━━ RECORD EXCERPTS ━━

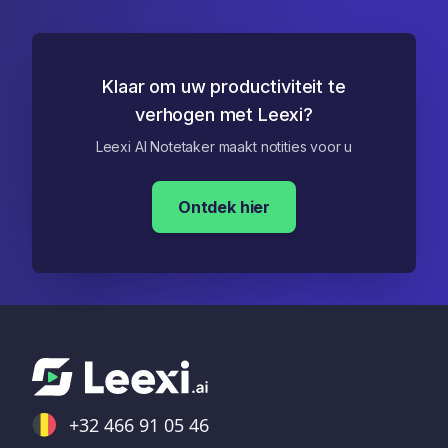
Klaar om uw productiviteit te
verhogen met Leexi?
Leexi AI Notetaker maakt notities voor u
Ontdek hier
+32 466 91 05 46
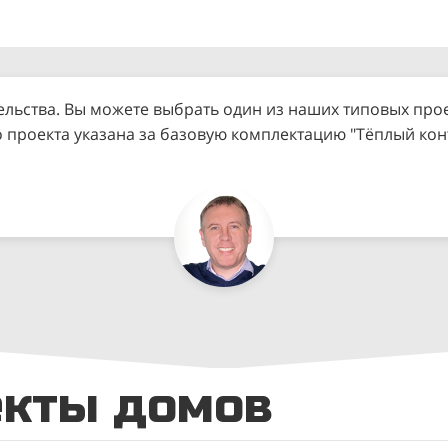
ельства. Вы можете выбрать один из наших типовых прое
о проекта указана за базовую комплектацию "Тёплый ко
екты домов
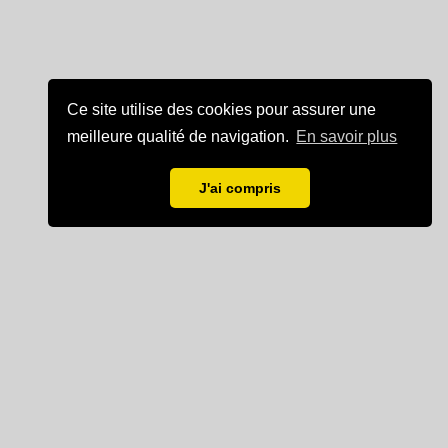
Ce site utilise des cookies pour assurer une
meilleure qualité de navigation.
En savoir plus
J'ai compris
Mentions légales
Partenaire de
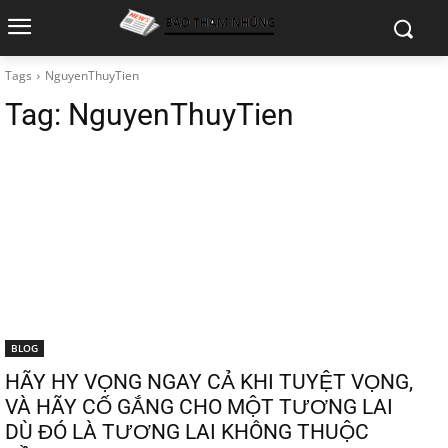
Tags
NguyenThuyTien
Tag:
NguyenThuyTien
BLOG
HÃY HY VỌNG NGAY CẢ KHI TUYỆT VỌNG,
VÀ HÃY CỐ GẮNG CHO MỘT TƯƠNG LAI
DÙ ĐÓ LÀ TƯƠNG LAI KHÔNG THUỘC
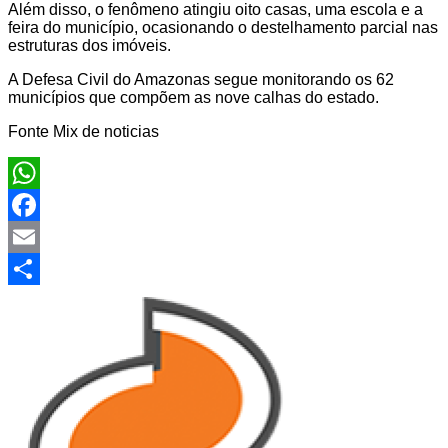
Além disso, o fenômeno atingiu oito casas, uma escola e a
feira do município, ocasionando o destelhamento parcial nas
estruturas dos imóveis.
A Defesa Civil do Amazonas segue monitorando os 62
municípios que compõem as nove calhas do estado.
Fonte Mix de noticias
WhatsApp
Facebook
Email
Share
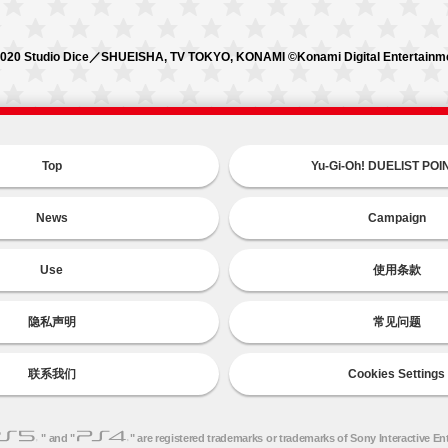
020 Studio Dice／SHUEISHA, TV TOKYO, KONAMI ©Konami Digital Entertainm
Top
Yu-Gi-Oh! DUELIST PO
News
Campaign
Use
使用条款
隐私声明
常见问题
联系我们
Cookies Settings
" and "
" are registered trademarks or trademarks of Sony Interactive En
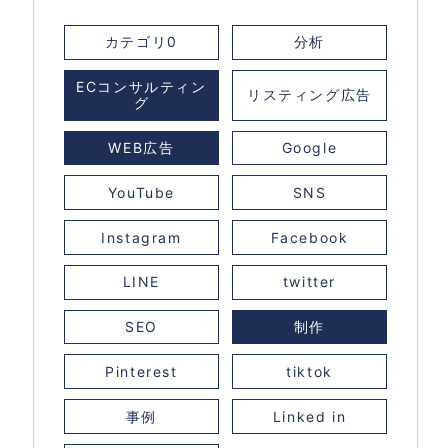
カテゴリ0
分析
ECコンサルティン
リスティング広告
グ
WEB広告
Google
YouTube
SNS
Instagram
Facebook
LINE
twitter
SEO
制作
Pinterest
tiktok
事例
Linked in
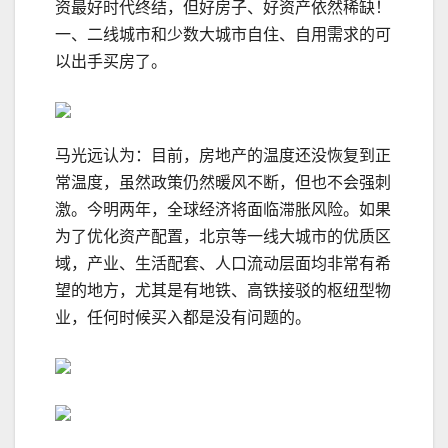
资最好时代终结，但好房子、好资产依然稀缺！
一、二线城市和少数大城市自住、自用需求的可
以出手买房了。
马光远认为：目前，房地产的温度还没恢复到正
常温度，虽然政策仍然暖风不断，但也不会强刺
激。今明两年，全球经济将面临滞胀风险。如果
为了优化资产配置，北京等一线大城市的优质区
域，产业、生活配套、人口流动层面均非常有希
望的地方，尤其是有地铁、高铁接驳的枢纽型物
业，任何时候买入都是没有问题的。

━━━
━━ RECORD EXCERPTS ━━

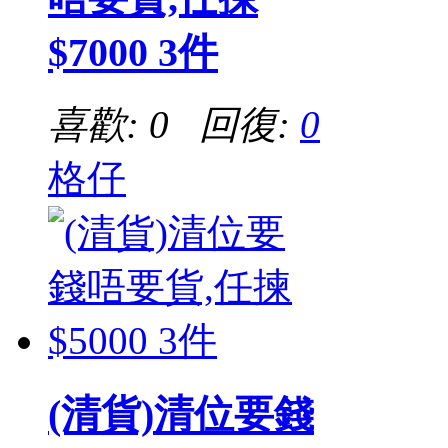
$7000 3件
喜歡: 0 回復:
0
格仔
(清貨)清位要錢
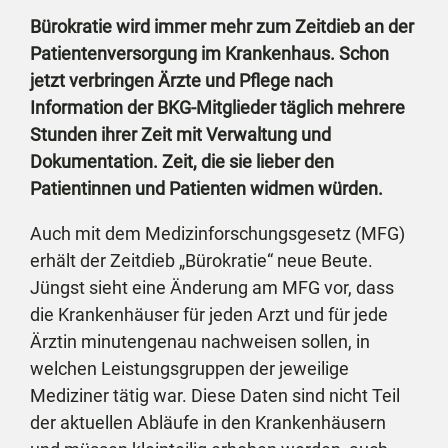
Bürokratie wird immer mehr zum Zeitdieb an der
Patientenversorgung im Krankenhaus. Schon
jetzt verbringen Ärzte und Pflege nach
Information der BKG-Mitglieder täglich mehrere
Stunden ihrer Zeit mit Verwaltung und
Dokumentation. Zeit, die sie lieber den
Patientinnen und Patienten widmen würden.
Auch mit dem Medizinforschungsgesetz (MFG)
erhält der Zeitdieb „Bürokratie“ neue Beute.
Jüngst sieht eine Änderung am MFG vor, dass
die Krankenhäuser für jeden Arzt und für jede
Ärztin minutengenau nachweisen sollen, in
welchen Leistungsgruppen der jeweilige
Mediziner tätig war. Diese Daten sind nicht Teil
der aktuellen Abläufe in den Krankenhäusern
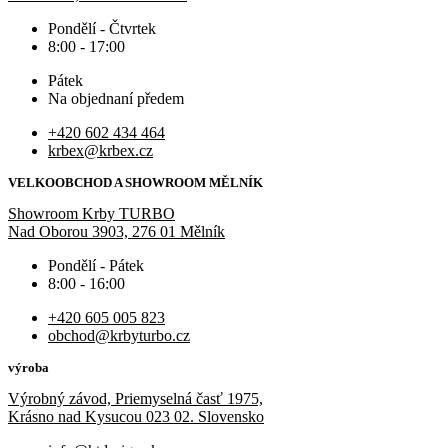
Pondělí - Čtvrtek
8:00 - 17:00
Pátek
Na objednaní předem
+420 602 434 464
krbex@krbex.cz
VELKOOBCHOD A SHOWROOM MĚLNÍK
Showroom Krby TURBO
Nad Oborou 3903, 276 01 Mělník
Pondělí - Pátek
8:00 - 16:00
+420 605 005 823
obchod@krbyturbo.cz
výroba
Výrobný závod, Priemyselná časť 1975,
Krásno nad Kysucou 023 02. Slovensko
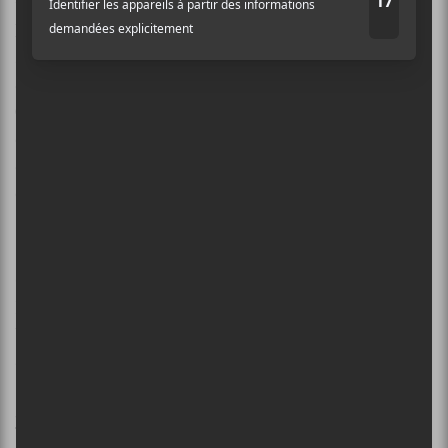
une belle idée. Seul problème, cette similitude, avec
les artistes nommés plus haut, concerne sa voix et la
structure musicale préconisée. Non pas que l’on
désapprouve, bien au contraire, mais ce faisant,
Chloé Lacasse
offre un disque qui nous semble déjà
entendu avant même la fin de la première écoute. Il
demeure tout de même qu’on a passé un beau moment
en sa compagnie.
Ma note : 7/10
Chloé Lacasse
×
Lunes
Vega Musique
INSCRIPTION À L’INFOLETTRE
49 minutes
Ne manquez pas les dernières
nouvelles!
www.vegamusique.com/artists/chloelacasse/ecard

━━━

• [PROBLEM] Each line above from the one containing "Klaar om uw productiviteit te" through the one containing "业，任何时候买入都是没有问题的。" is to be returned verbatim. Nothing else, and no pictures.

• [ANSWER TO THE EXERCISE]
Klaar om uw productiviteit te
verhogen met Leexi?
Leexi AI Notetaker maakt notities voor u
Ontdek hier
+32 466 91 05 46
ельства. Вы можете выбрать один из наших типовых прое
о проекта указана за базовую комплектацию "Тёплый ко
екты домов
Ce site utilise des cookies pour assurer une
meilleure qualité de navigation.
En savoir plus
J'ai compris
Mentions légales
Partenaire de
Tags
NguyenThuyTien
Tag:
NguyenThuyTien
BLOG
HÃY HY VỌNG NGAY CẢ KHI TUYỆT VỌNG,
VÀ HÃY CỐ GẮNG CHO MỘT TƯƠNG LAI
DÙ ĐÓ LÀ TƯƠNG LAI KHÔNG THUỘC
Além disso, o fenômeno atingiu oito casas, uma escola e a
feira do município, ocasionando o destelhamento parcial nas
estruturas dos imóveis.
A Defesa Civil do Amazonas segue monitorando os 62
municípios que compõem as nove calhas do estado.
Fonte Mix de noticias
WhatsApp
Facebook
Email
Share
020 Studio Dice／SHUEISHA, TV TOKYO, KONAMI ©Konami Digital Entertainm
Top
Yu-Gi-Oh! DUELIST PO
News
Campaign
Use
使用条款
隐私声明
常见问题
联系我们
Cookies Settings
" and "
" are registered trademarks or trademarks of Sony Interactive En
カテゴリ0
分析
ECコンサルティン
リスティング広告
グ
WEB広告
Google
YouTube
SNS
Instagram
Facebook
LINE
twitter
SEO
制作
Pinterest
tiktok
事例
Linked in
资最好时代终结，但好房子、好资产依然稀缺！
一、二线城市和少数大城市自住、自用需求的可
以出手买房了。
马光远认为：目前，房地产的温度还没恢复到正
常温度，虽然政策仍然暖风不断，但也不会强刺
激。今明两年，全球经济将面临滞胀风险。如果
为了优化资产配置，北京等一线大城市的优质区
域，产业、生活配套、人口流动层面均非常有希
望的地方，尤其是有地铁、高铁接驳的枢纽型物
业，任何时候买入都是没有问题的。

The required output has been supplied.